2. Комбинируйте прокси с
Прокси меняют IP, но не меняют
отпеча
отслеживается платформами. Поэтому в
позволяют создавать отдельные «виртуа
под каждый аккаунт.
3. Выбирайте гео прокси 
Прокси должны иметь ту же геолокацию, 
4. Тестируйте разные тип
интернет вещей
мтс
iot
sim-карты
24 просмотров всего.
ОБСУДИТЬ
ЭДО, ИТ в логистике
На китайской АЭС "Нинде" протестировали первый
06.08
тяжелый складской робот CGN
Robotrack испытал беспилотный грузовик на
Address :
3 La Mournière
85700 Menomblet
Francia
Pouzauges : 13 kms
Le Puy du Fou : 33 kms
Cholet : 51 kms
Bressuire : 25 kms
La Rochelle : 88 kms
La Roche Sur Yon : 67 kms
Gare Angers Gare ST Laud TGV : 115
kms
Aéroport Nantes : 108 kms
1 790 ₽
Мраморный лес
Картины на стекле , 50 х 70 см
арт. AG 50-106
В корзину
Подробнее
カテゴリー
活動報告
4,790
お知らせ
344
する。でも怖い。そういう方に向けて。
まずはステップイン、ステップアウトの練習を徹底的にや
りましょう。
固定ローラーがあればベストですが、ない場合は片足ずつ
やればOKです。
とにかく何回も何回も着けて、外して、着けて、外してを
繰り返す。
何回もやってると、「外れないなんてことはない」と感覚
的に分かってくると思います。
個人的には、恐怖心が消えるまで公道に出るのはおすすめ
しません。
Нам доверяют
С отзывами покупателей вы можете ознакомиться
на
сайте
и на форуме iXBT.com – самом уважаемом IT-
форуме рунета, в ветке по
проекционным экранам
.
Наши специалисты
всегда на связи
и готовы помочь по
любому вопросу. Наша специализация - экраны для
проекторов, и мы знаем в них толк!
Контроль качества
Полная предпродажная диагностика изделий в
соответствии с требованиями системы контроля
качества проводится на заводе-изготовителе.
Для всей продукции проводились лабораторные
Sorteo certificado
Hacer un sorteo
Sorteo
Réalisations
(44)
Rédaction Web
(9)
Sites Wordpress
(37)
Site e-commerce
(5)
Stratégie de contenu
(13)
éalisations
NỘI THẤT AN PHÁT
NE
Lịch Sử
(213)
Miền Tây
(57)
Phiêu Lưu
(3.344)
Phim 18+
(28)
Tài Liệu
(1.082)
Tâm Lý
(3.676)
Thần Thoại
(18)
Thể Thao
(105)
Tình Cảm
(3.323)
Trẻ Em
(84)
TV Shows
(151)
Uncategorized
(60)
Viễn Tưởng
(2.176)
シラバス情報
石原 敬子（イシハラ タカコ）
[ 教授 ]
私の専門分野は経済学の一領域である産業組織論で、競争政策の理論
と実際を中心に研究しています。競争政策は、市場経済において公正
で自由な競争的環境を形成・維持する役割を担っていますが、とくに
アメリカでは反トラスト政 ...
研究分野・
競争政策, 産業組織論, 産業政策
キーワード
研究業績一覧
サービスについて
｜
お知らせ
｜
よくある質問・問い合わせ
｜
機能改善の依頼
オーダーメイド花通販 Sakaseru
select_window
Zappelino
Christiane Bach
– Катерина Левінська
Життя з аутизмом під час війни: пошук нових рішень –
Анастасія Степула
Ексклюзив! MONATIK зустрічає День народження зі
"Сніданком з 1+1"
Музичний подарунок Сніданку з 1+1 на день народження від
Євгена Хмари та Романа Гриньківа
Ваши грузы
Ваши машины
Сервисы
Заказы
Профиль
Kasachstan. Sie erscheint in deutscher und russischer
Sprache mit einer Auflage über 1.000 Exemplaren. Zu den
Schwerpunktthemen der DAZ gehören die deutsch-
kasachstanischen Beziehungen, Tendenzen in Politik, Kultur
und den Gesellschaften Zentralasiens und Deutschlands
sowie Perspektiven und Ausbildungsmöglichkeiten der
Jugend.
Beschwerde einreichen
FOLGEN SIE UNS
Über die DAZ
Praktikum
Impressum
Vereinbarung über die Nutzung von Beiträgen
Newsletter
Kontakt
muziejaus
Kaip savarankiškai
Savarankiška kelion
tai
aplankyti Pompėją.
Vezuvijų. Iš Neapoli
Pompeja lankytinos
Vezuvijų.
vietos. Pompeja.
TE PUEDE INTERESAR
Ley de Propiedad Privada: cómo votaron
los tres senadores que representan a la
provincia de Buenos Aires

____

### WORK INSTRUCTION
Reproduce all of the data above word for word, keeping every line as it appears.

### RESPONSE FOR THIS EXERCISE
2. Комбинируйте прокси с
Прокси меняют IP, но не меняют
отпеча
отслеживается платформами. Поэтому в
позволяют создавать отдельные «виртуа
под каждый аккаунт.
3. Выбирайте гео прокси 
Прокси должны иметь ту же геолокацию, 
4. Тестируйте разные тип
интернет вещей
мтс
iot
sim-карты
24 просмотров всего.
ОБСУДИТЬ
ЭДО, ИТ в логистике
На китайской АЭС "Нинде" протестировали первый
06.08
тяжелый складской робот CGN
Robotrack испытал беспилотный грузовик на
Address :
3 La Mournière
85700 Menomblet
Francia
Pouzauges : 13 kms
Le Puy du Fou : 33 kms
Cholet : 51 kms
Bressuire : 25 kms
La Rochelle : 88 kms
La Roche Sur Yon : 67 kms
Gare Angers Gare ST Laud TGV : 115
kms
Aéroport Nantes : 108 kms
1 790 ₽
Мраморный лес
Картины на стекле , 50 х 70 см
арт. AG 50-106
В корзину
Подробнее
カテゴリー
活動報告
4,790
お知らせ
344
する。でも怖い。そういう方に向けて。
まずはステップイン、ステップアウトの練習を徹底的にや
りましょう。
固定ローラーがあればベストですが、ない場合は片足ずつ
やればOKです。
とにかく何回も何回も着けて、外して、着けて、外してを
繰り返す。
何回もやってると、「外れないなんてことはない」と感覚
的に分かってくると思います。
個人的には、恐怖心が消えるまで公道に出るのはおすすめ
しません。
Нам доверяют
С отзывами покупателей вы можете ознакомиться
на
сайте
и на форуме iXBT.com – самом уважаемом IT-
форуме рунета, в ветке по
проекционным экранам
.
Наши специалисты
всегда на связи
и готовы помочь по
любому вопросу. Наша специализация - экраны для
проекторов, и мы знаем в них толк!
Контроль качества
Полная предпродажная диагностика изделий в
соответствии с требованиями системы контроля
качества проводится на заводе-изготовителе.
Для всей продукции проводились лабораторные
Sorteo certificado
Hacer un sorteo
Sorteo
Réalisations
(44)
Rédaction Web
(9)
Sites Wordpress
(37)
Site e-commerce
(5)
Stratégie de contenu
(13)
éalisations
NỘI THẤT AN PHÁT
NE
Lịch Sử
(213)
Miền Tây
(57)
Phiêu Lưu
(3.344)
Phim 18+
(28)
Tài Liệu
(1.082)
Tâm Lý
(3.676)
Thần Thoại
(18)
Thể Thao
(105)
Tình Cảm
(3.323)
Trẻ Em
(84)
TV Shows
(151)
Uncategorized
(60)
Viễn Tưởng
(2.176)
シラバス情報
石原 敬子（イシハラ タカコ）
[ 教授 ]
私の専門分野は経済学の一領域である産業組織論で、競争政策の理論
と実際を中心に研究しています。競争政策は、市場経済において公正
で自由な競争的環境を形成・維持する役割を担っていますが、とくに
アメリカでは反トラスト政 ...
研究分野・
競争政策, 産業組織論, 産業政策
キーワード
研究業績一覧
サービスについて
｜
お知らせ
｜
よくある質問・問い合わせ
｜
機能改善の依頼
オーダーメイド花通販 Sakaseru
select_window
Zappelino
Christiane Bach
– Катерина Левінська
Життя з аутизмом під час війни: пошук нових рішень –
Анастасія Степула
Ексклюзив! MONATIK зустрічає День народження зі
"Сніданком з 1+1"
Музичний подарунок Сніданку з 1+1 на день народження від
Євгена Хмари та Романа Гриньківа
Ваши грузы
Ваши машины
Сервисы
Заказы
Профиль
Kasachstan. Sie erscheint in deutscher und russischer
Sprache mit einer Auflage über 1.000 Exemplaren. Zu den
Schwerpunktthemen der DAZ gehören die deutsch-
kasachstanischen Beziehungen, Tendenzen in Politik, Kultur
und den Gesellschaften Zentralasiens und Deutschlands
sowie Perspektiven und Ausbildungsmöglichkeiten der
Jugend.
Beschwerde einreichen
FOLGEN SIE UNS
Über die DAZ
Praktikum
Impressum
Vereinbarung über die Nutzung von Beiträgen
Newsletter
Kontakt
muziejaus
Kaip savarankiškai
Savarankiška kelion
tai
aplankyti Pompėją.
Vezuvijų. Iš Neapoli
Pompeja lankytinos
Vezuvijų.
vietos. Pompeja.
TE PUEDE INTERESAR
Ley de Propiedad Privada: cómo votaron
los tres senadores que representan a la
provincia de Buenos Aires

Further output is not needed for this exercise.